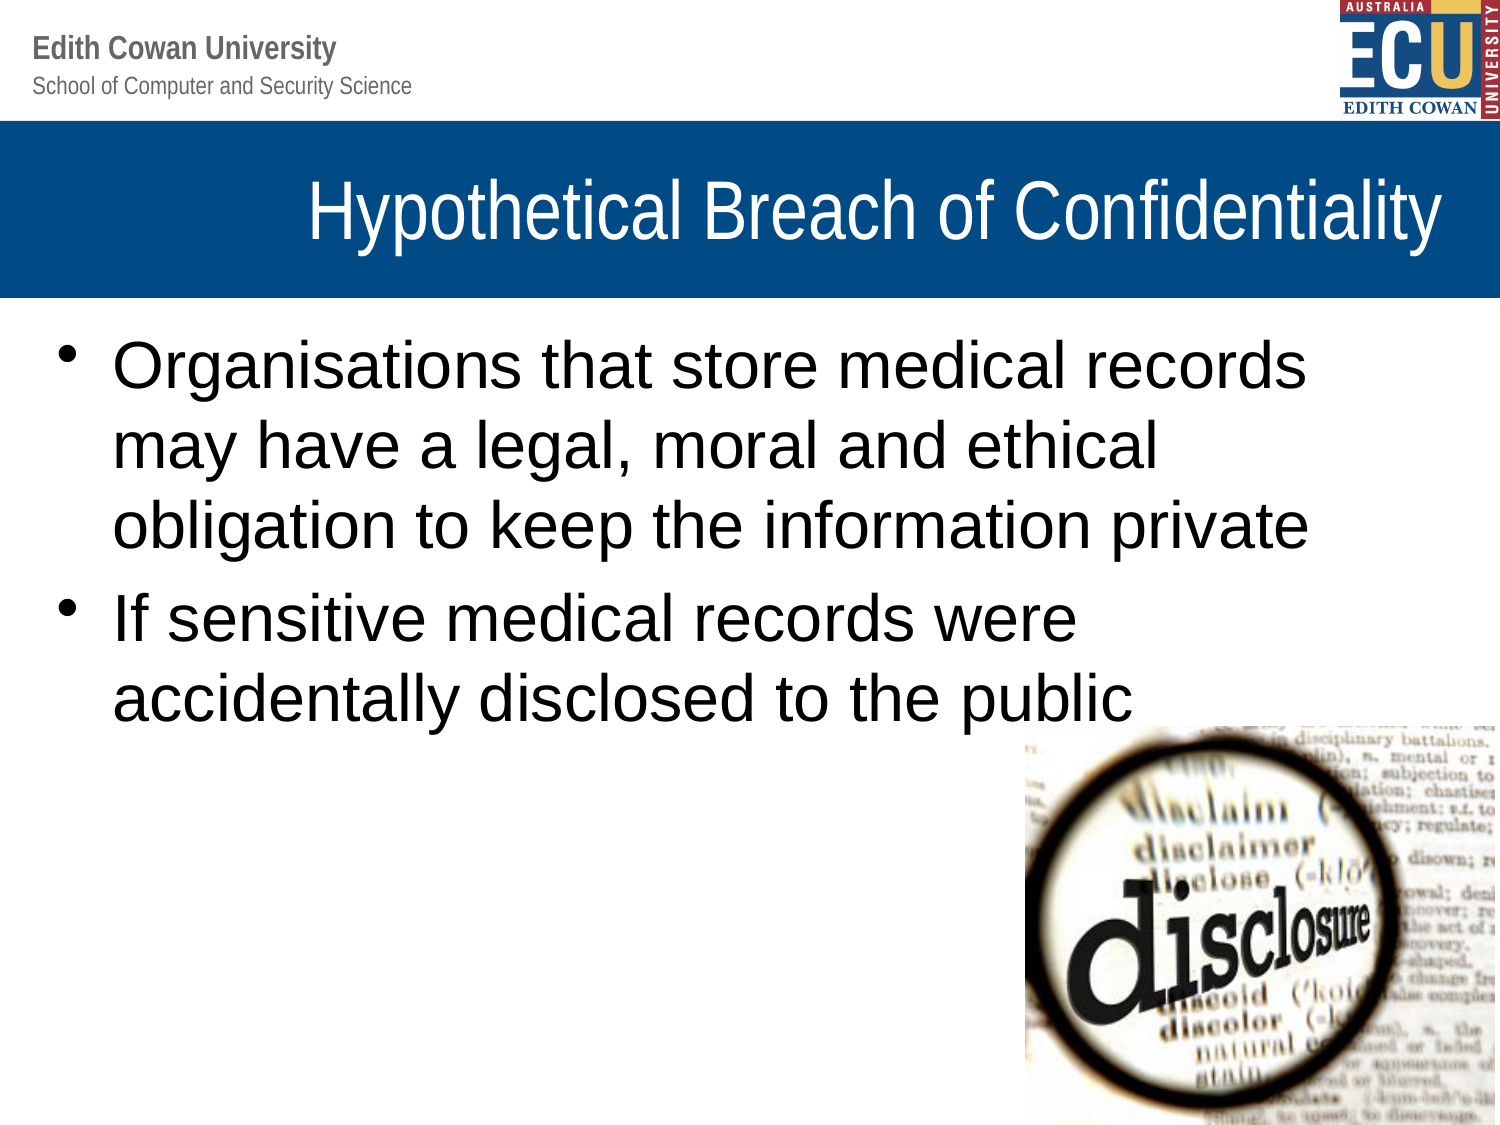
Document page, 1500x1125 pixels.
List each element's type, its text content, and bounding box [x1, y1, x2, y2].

title Hypothetical Breach of Confidentiality [40, 123, 1460, 289]
picture [1340, 0, 1500, 119]
picture [1025, 726, 1495, 1125]
list Organisations that store medical records may have a legal, moral and ethical obligation to keep the information private If sensitive medical records were accidentally disclosed to the public [40, 314, 1460, 1083]
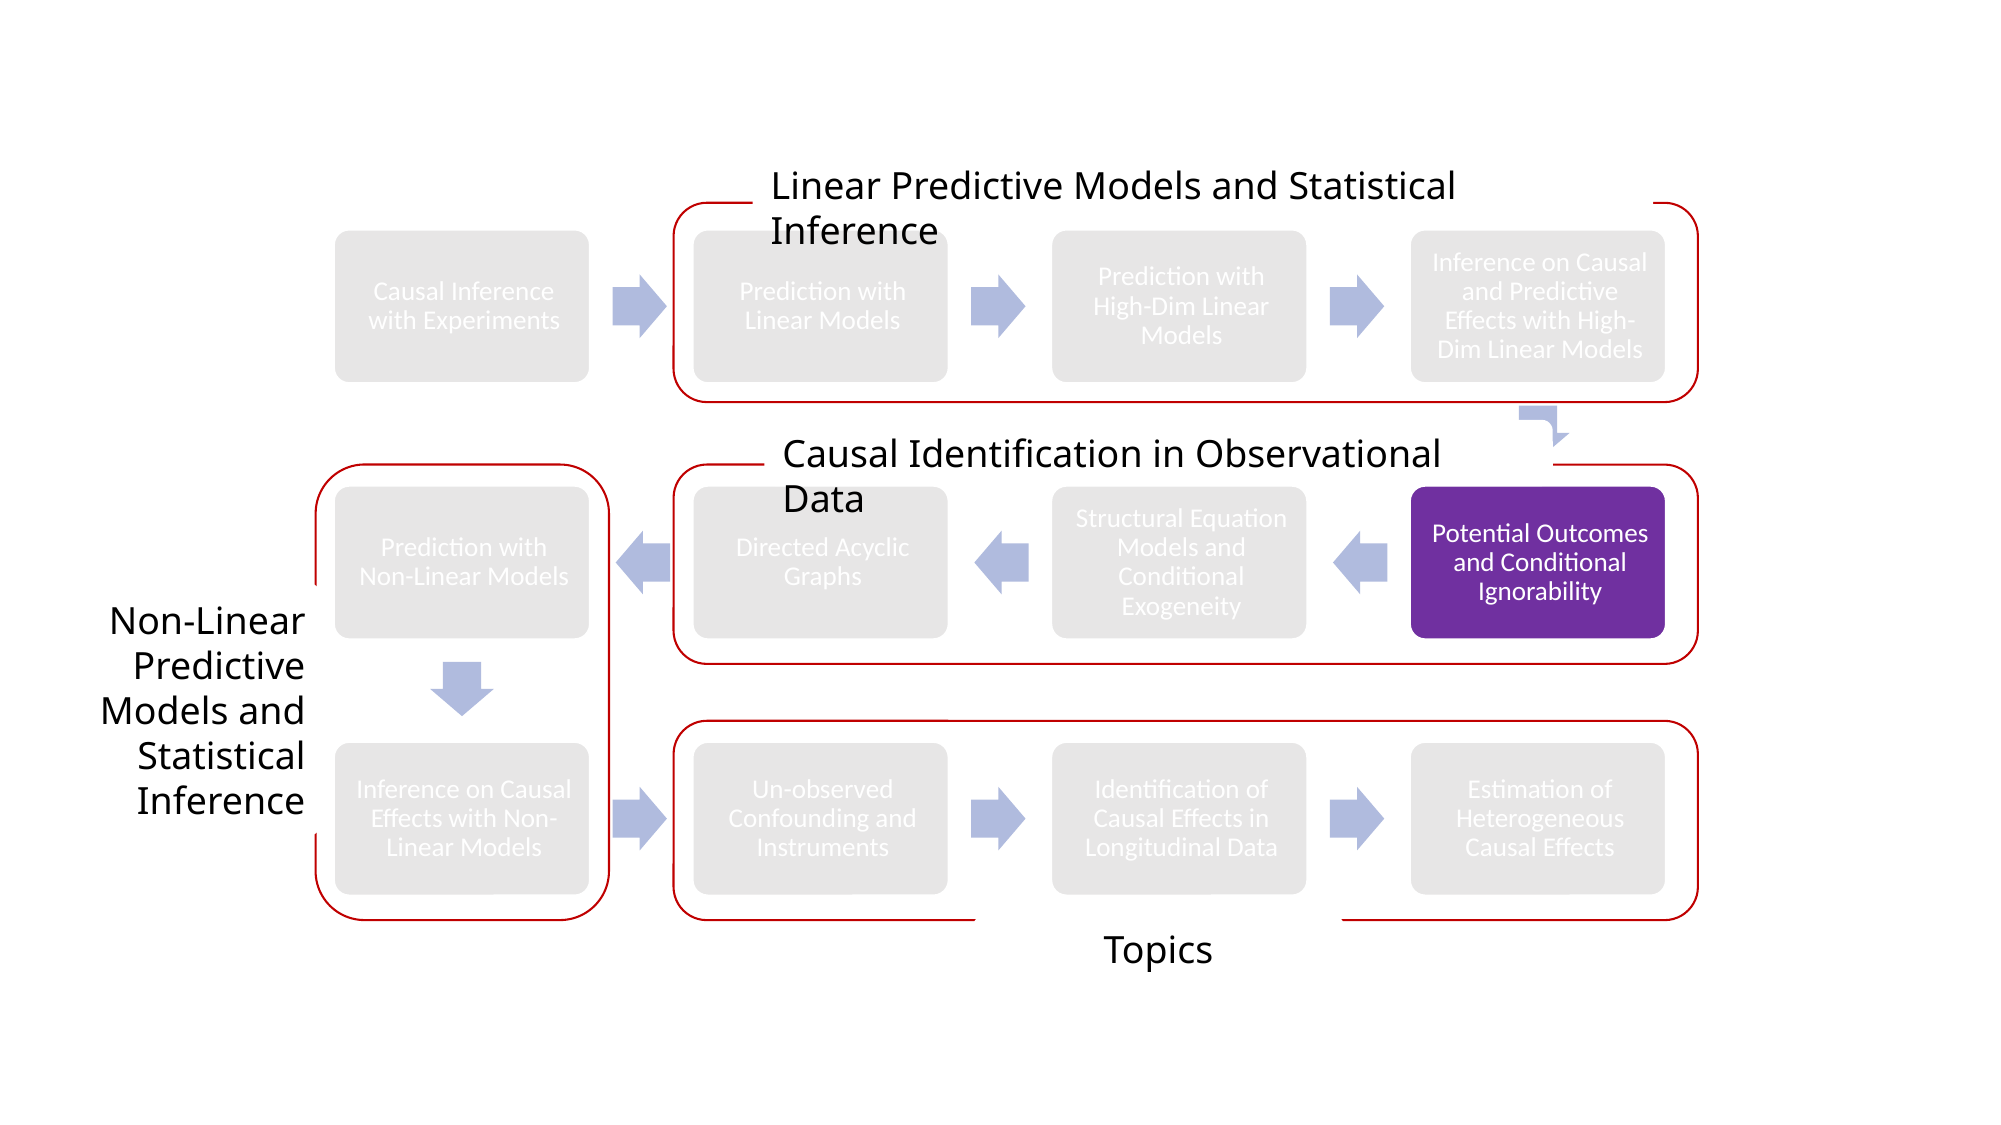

----------

- Work order: Write the material out again exactly as it appears, dropping the pictures.

- The answer:
Document page, 1500x1125 pixels.
List each element's type, its text content, and bounding box [x1, y1, x2, y2].

title Hypothetical Breach of Confidentiality [40, 123, 1460, 289]
picture [1340, 0, 1500, 119]
picture [1025, 726, 1495, 1125]
list Organisations that store medical records may have a legal, moral and ethical obligation to keep the information private If sensitive medical records were accidentally disclosed to the public [40, 314, 1460, 1083]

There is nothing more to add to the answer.